Written instruction >> Reproduce the listing below, switching each "common name" to "vernacular name" and leaving everything else unchanged.

Source data:
[start]

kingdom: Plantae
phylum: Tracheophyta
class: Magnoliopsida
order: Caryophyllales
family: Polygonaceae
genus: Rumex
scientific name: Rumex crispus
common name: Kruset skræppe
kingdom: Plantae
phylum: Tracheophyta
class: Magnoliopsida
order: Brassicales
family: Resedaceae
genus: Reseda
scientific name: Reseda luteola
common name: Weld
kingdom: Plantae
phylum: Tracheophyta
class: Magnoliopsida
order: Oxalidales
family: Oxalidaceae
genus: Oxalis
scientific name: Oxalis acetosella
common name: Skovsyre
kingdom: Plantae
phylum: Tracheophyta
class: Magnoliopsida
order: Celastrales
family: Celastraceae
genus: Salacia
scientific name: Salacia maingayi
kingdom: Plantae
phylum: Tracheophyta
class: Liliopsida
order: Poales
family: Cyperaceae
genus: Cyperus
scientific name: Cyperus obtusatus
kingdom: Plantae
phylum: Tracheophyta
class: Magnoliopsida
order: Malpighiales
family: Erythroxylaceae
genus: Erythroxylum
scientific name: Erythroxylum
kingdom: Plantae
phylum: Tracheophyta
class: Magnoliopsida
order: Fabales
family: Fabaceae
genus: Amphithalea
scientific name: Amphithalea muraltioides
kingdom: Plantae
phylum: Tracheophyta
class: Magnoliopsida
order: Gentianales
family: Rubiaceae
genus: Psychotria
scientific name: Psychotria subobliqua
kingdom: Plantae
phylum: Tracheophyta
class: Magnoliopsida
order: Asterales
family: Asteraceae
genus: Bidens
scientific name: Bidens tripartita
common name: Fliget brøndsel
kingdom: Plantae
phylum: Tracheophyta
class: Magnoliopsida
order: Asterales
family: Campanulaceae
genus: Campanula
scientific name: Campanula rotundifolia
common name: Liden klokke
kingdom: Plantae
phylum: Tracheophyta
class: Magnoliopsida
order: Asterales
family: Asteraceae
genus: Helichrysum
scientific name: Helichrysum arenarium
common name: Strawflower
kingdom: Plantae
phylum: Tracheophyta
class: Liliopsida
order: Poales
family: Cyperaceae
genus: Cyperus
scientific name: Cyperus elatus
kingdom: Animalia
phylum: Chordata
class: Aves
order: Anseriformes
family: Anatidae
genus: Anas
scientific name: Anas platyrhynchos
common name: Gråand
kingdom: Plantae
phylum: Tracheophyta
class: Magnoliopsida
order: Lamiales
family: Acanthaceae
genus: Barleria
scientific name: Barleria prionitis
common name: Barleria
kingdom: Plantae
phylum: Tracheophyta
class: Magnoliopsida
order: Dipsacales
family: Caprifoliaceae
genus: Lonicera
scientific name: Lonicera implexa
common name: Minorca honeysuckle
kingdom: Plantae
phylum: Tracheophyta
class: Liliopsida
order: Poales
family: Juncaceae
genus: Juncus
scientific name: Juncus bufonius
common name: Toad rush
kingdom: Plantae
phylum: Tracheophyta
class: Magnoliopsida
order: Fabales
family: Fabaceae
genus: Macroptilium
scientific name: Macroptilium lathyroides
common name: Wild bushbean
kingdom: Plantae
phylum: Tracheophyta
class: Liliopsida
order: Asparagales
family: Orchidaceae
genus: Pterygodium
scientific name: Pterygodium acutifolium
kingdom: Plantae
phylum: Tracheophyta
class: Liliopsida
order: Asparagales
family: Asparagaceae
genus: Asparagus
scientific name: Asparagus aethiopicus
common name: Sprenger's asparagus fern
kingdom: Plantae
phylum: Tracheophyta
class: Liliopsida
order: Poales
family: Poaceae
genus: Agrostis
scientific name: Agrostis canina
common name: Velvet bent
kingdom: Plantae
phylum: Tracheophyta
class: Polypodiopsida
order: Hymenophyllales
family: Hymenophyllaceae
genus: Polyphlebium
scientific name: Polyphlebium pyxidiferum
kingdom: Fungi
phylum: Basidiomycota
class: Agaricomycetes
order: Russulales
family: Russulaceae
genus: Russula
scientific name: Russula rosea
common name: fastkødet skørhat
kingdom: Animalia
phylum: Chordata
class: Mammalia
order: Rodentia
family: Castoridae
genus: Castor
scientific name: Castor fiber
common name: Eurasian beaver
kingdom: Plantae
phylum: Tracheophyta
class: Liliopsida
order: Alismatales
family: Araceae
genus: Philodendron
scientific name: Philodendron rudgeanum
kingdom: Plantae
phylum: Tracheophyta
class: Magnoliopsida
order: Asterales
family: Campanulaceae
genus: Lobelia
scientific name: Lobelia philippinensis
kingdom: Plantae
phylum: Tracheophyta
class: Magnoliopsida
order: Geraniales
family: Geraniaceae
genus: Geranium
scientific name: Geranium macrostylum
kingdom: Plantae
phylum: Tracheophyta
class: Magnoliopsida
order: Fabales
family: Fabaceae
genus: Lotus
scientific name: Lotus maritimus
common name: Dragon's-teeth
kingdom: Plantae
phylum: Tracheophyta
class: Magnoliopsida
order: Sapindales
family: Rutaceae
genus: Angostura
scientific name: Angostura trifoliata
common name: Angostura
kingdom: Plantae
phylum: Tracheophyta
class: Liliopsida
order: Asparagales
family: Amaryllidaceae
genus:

[end]

Exercise result >>
kingdom: Plantae
phylum: Tracheophyta
class: Magnoliopsida
order: Caryophyllales
family: Polygonaceae
genus: Rumex
scientific name: Rumex crispus
vernacular name: Kruset skræppe
kingdom: Plantae
phylum: Tracheophyta
class: Magnoliopsida
order: Brassicales
family: Resedaceae
genus: Reseda
scientific name: Reseda luteola
vernacular name: Weld
kingdom: Plantae
phylum: Tracheophyta
class: Magnoliopsida
order: Oxalidales
family: Oxalidaceae
genus: Oxalis
scientific name: Oxalis acetosella
vernacular name: Skovsyre
kingdom: Plantae
phylum: Tracheophyta
class: Magnoliopsida
order: Celastrales
family: Celastraceae
genus: Salacia
scientific name: Salacia maingayi
kingdom: Plantae
phylum: Tracheophyta
class: Liliopsida
order: Poales
family: Cyperaceae
genus: Cyperus
scientific name: Cyperus obtusatus
kingdom: Plantae
phylum: Tracheophyta
class: Magnoliopsida
order: Malpighiales
family: Erythroxylaceae
genus: Erythroxylum
scientific name: Erythroxylum
kingdom: Plantae
phylum: Tracheophyta
class: Magnoliopsida
order: Fabales
family: Fabaceae
genus: Amphithalea
scientific name: Amphithalea muraltioides
kingdom: Plantae
phylum: Tracheophyta
class: Magnoliopsida
order: Gentianales
family: Rubiaceae
genus: Psychotria
scientific name: Psychotria subobliqua
kingdom: Plantae
phylum: Tracheophyta
class: Magnoliopsida
order: Asterales
family: Asteraceae
genus: Bidens
scientific name: Bidens tripartita
vernacular name: Fliget brøndsel
kingdom: Plantae
phylum: Tracheophyta
class: Magnoliopsida
order: Asterales
family: Campanulaceae
genus: Campanula
scientific name: Campanula rotundifolia
vernacular name: Liden klokke
kingdom: Plantae
phylum: Tracheophyta
class: Magnoliopsida
order: Asterales
family: Asteraceae
genus: Helichrysum
scientific name: Helichrysum arenarium
vernacular name: Strawflower
kingdom: Plantae
phylum: Tracheophyta
class: Liliopsida
order: Poales
family: Cyperaceae
genus: Cyperus
scientific name: Cyperus elatus
kingdom: Animalia
phylum: Chordata
class: Aves
order: Anseriformes
family: Anatidae
genus: Anas
scientific name: Anas platyrhynchos
vernacular name: Gråand
kingdom: Plantae
phylum: Tracheophyta
class: Magnoliopsida
order: Lamiales
family: Acanthaceae
genus: Barleria
scientific name: Barleria prionitis
vernacular name: Barleria
kingdom: Plantae
phylum: Tracheophyta
class: Magnoliopsida
order: Dipsacales
family: Caprifoliaceae
genus: Lonicera
scientific name: Lonicera implexa
vernacular name: Minorca honeysuckle
kingdom: Plantae
phylum: Tracheophyta
class: Liliopsida
order: Poales
family: Juncaceae
genus: Juncus
scientific name: Juncus bufonius
vernacular name: Toad rush
kingdom: Plantae
phylum: Tracheophyta
class: Magnoliopsida
order: Fabales
family: Fabaceae
genus: Macroptilium
scientific name: Macroptilium lathyroides
vernacular name: Wild bushbean
kingdom: Plantae
phylum: Tracheophyta
class: Liliopsida
order: Asparagales
family: Orchidaceae
genus: Pterygodium
scientific name: Pterygodium acutifolium
kingdom: Plantae
phylum: Tracheophyta
class: Liliopsida
order: Asparagales
family: Asparagaceae
genus: Asparagus
scientific name: Asparagus aethiopicus
vernacular name: Sprenger's asparagus fern
kingdom: Plantae
phylum: Tracheophyta
class: Liliopsida
order: Poales
family: Poaceae
genus: Agrostis
scientific name: Agrostis canina
vernacular name: Velvet bent
kingdom: Plantae
phylum: Tracheophyta
class: Polypodiopsida
order: Hymenophyllales
family: Hymenophyllaceae
genus: Polyphlebium
scientific name: Polyphlebium pyxidiferum
kingdom: Fungi
phylum: Basidiomycota
class: Agaricomycetes
order: Russulales
family: Russulaceae
genus: Russula
scientific name: Russula rosea
vernacular name: fastkødet skørhat
kingdom: Animalia
phylum: Chordata
class: Mammalia
order: Rodentia
family: Castoridae
genus: Castor
scientific name: Castor fiber
vernacular name: Eurasian beaver
kingdom: Plantae
phylum: Tracheophyta
class: Liliopsida
order: Alismatales
family: Araceae
genus: Philodendron
scientific name: Philodendron rudgeanum
kingdom: Plantae
phylum: Tracheophyta
class: Magnoliopsida
order: Asterales
family: Campanulaceae
genus: Lobelia
scientific name: Lobelia philippinensis
kingdom: Plantae
phylum: Tracheophyta
class: Magnoliopsida
order: Geraniales
family: Geraniaceae
genus: Geranium
scientific name: Geranium macrostylum
kingdom: Plantae
phylum: Tracheophyta
class: Magnoliopsida
order: Fabales
family: Fabaceae
genus: Lotus
scientific name: Lotus maritimus
vernacular name: Dragon's-teeth
kingdom: Plantae
phylum: Tracheophyta
class: Magnoliopsida
order: Sapindales
family: Rutaceae
genus: Angostura
scientific name: Angostura trifoliata
vernacular name: Angostura
kingdom: Plantae
phylum: Tracheophyta
class: Liliopsida
order: Asparagales
family: Amaryllidaceae
genus:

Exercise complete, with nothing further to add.